Employer: madison/miles media
Project: Blog post
My role: Writer
Results: Highest-viewed blog post to date for madison/miles media
There’s a bit of debate around doctors interacting with patients or potential patients on social media platforms like Facebook, Twitter and Pinterest. In general, the two schools of thought go something like this:
On the one hand: Doctors shouldn’t interact with patients in social media because they don’t have time, and doing so contributes to physician burnout. Plus, there’s no way to measure ROI.
On the other hand: Doctors should interact with patients in social media because that’s where patients are. And instead of interacting with just one patient at a time, they can engage a huge population at once.

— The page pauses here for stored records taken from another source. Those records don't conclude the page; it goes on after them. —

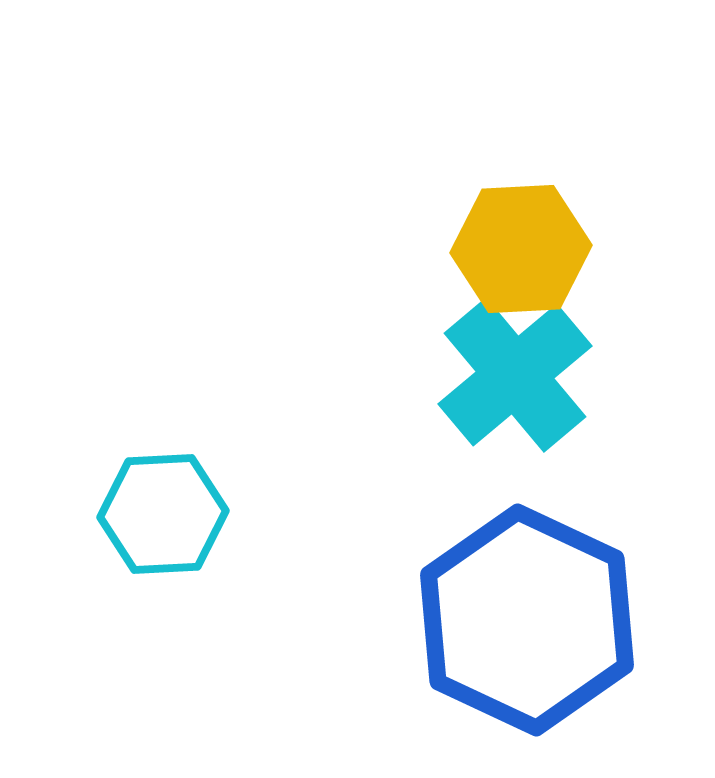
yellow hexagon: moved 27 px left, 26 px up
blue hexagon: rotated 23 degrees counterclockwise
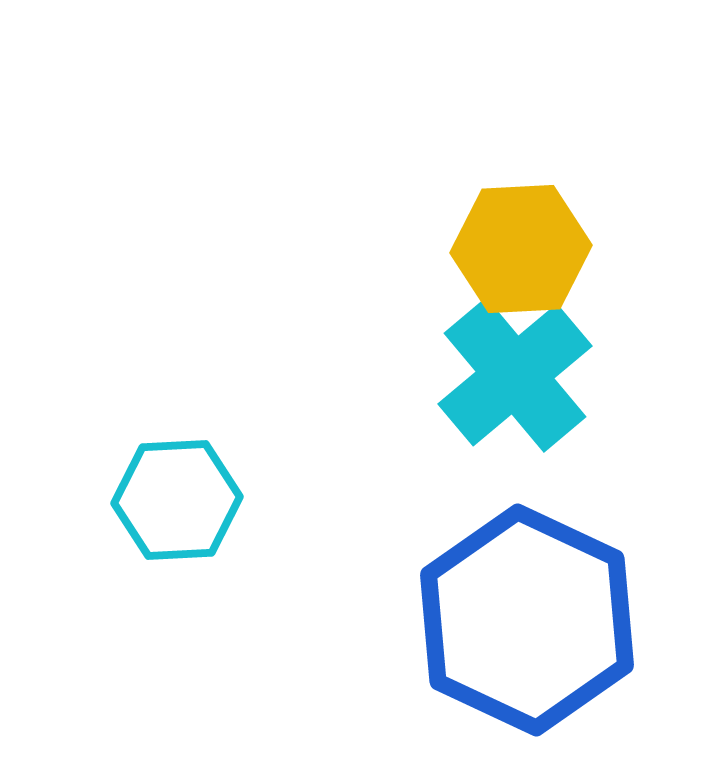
cyan hexagon: moved 14 px right, 14 px up
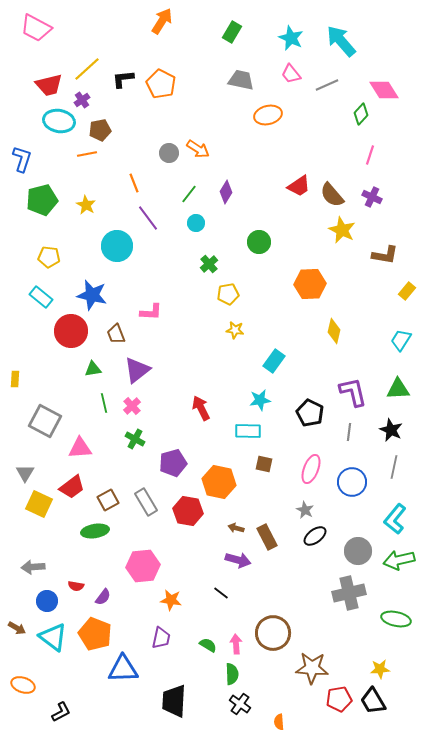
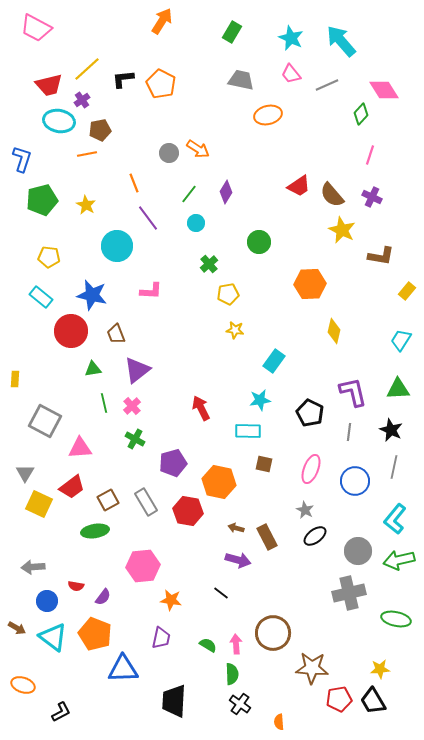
brown L-shape at (385, 255): moved 4 px left, 1 px down
pink L-shape at (151, 312): moved 21 px up
blue circle at (352, 482): moved 3 px right, 1 px up
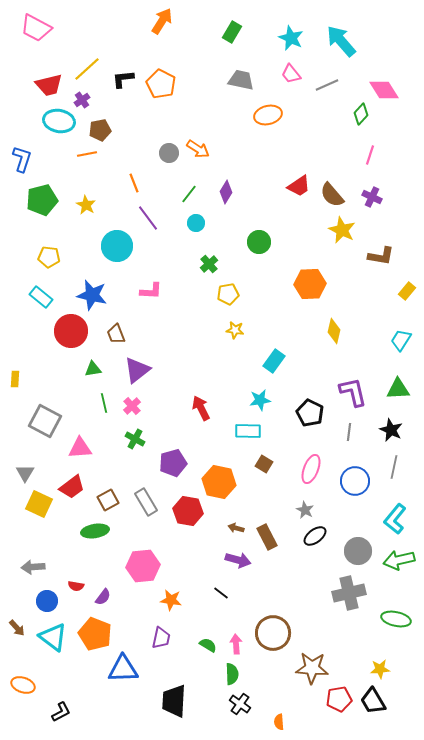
brown square at (264, 464): rotated 18 degrees clockwise
brown arrow at (17, 628): rotated 18 degrees clockwise
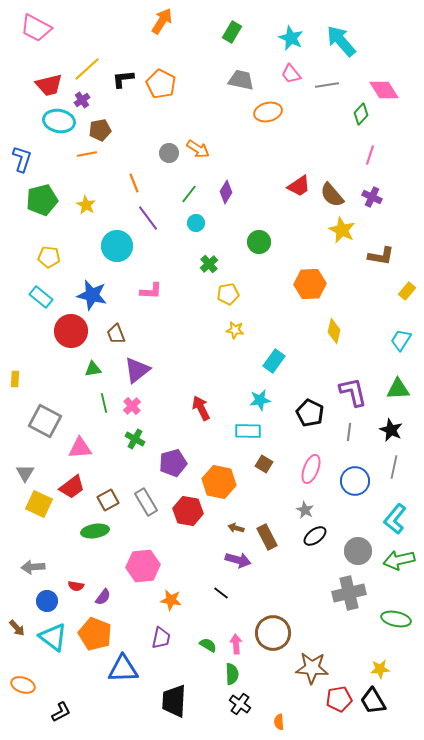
gray line at (327, 85): rotated 15 degrees clockwise
orange ellipse at (268, 115): moved 3 px up
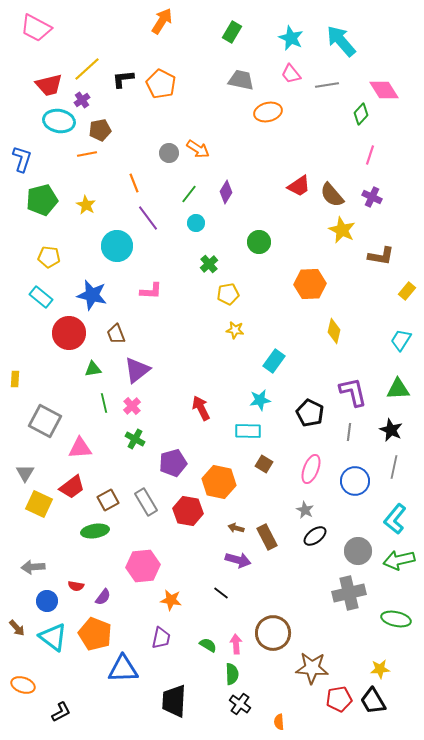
red circle at (71, 331): moved 2 px left, 2 px down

No surprise here: as a content marketing agency, we fall into the other hand. Three big reasons:
1. More than 50% of millennials look up health information online, and slightly less than 50% of non-millennials do so, according to a 2015 report from Quirk’s Marketing Research. What’s more, 41% of patients search for health information on social media sites, as noted in a 2014 survey by the National Research Corporation.
2. If you’re a physician delivering compelling content, you can bring in new patients using social media. See our earlier blog post that explains how. (Of course, if you want to keep those patients, you have to provide great care in person.)
3. You can provide reliable, useful information via social media sites, which can leave a positive impression on potential patients.